══ RECORDS SUPPLIED ══

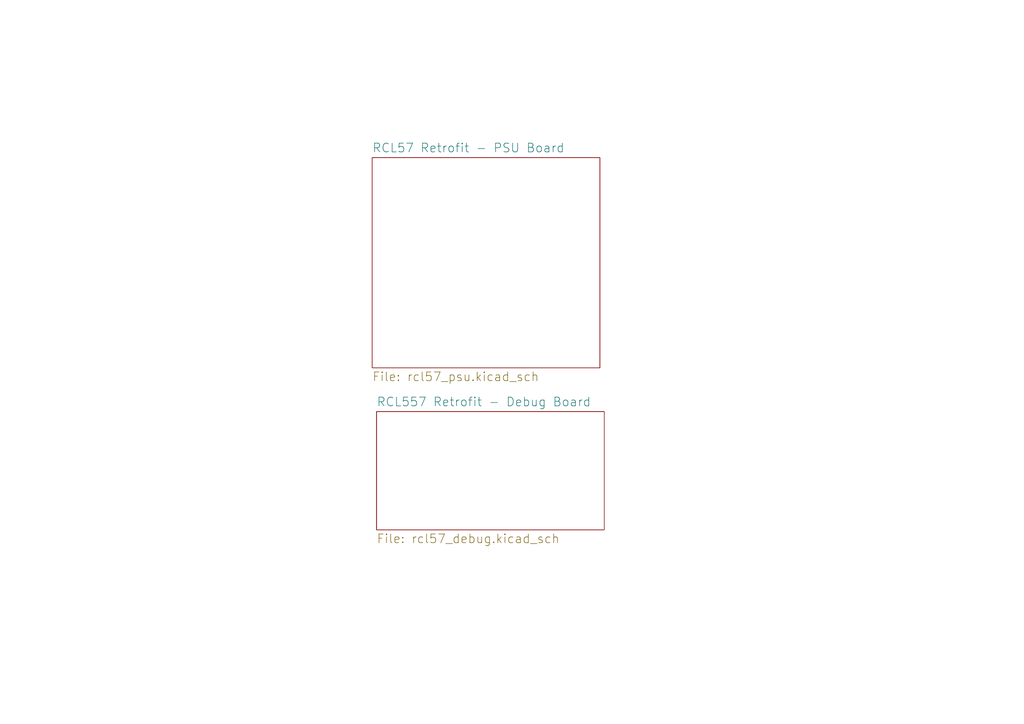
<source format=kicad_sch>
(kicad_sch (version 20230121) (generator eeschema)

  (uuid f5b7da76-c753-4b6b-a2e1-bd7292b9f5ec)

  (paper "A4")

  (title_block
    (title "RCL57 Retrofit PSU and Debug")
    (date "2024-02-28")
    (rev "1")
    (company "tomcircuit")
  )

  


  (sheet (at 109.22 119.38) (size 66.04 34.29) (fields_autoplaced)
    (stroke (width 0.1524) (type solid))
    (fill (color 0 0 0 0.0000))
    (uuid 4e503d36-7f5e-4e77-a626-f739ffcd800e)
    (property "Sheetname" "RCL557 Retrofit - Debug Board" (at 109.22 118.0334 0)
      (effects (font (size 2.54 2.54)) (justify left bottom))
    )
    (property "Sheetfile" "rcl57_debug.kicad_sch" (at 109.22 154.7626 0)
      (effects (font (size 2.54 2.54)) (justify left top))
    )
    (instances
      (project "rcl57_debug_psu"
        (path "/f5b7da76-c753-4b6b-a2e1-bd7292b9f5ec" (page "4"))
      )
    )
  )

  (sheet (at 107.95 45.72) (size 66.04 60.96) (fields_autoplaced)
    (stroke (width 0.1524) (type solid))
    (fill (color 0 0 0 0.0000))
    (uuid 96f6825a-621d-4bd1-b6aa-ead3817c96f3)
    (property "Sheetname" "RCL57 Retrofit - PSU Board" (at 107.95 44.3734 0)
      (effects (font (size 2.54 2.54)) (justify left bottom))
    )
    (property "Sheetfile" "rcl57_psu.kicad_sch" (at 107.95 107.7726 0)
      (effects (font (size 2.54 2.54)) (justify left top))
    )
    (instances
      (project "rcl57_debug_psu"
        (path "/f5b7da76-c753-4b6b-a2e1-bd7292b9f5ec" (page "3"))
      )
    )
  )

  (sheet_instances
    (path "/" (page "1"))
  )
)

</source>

═══

EXERCISE BRIEF:
I'd like the data above duplicated exactly, with no pictures included.

THE ANSWER:
<source format=kicad_sch>
(kicad_sch (version 20230121) (generator eeschema)

  (uuid f5b7da76-c753-4b6b-a2e1-bd7292b9f5ec)

  (paper "A4")

  (title_block
    (title "RCL57 Retrofit PSU and Debug")
    (date "2024-02-28")
    (rev "1")
    (company "tomcircuit")
  )

  


  (sheet (at 109.22 119.38) (size 66.04 34.29) (fields_autoplaced)
    (stroke (width 0.1524) (type solid))
    (fill (color 0 0 0 0.0000))
    (uuid 4e503d36-7f5e-4e77-a626-f739ffcd800e)
    (property "Sheetname" "RCL557 Retrofit - Debug Board" (at 109.22 118.0334 0)
      (effects (font (size 2.54 2.54)) (justify left bottom))
    )
    (property "Sheetfile" "rcl57_debug.kicad_sch" (at 109.22 154.7626 0)
      (effects (font (size 2.54 2.54)) (justify left top))
    )
    (instances
      (project "rcl57_debug_psu"
        (path "/f5b7da76-c753-4b6b-a2e1-bd7292b9f5ec" (page "4"))
      )
    )
  )

  (sheet (at 107.95 45.72) (size 66.04 60.96) (fields_autoplaced)
    (stroke (width 0.1524) (type solid))
    (fill (color 0 0 0 0.0000))
    (uuid 96f6825a-621d-4bd1-b6aa-ead3817c96f3)
    (property "Sheetname" "RCL57 Retrofit - PSU Board" (at 107.95 44.3734 0)
      (effects (font (size 2.54 2.54)) (justify left bottom))
    )
    (property "Sheetfile" "rcl57_psu.kicad_sch" (at 107.95 107.7726 0)
      (effects (font (size 2.54 2.54)) (justify left top))
    )
    (instances
      (project "rcl57_debug_psu"
        (path "/f5b7da76-c753-4b6b-a2e1-bd7292b9f5ec" (page "3"))
      )
    )
  )

  (sheet_instances
    (path "/" (page "1"))
  )
)

</source>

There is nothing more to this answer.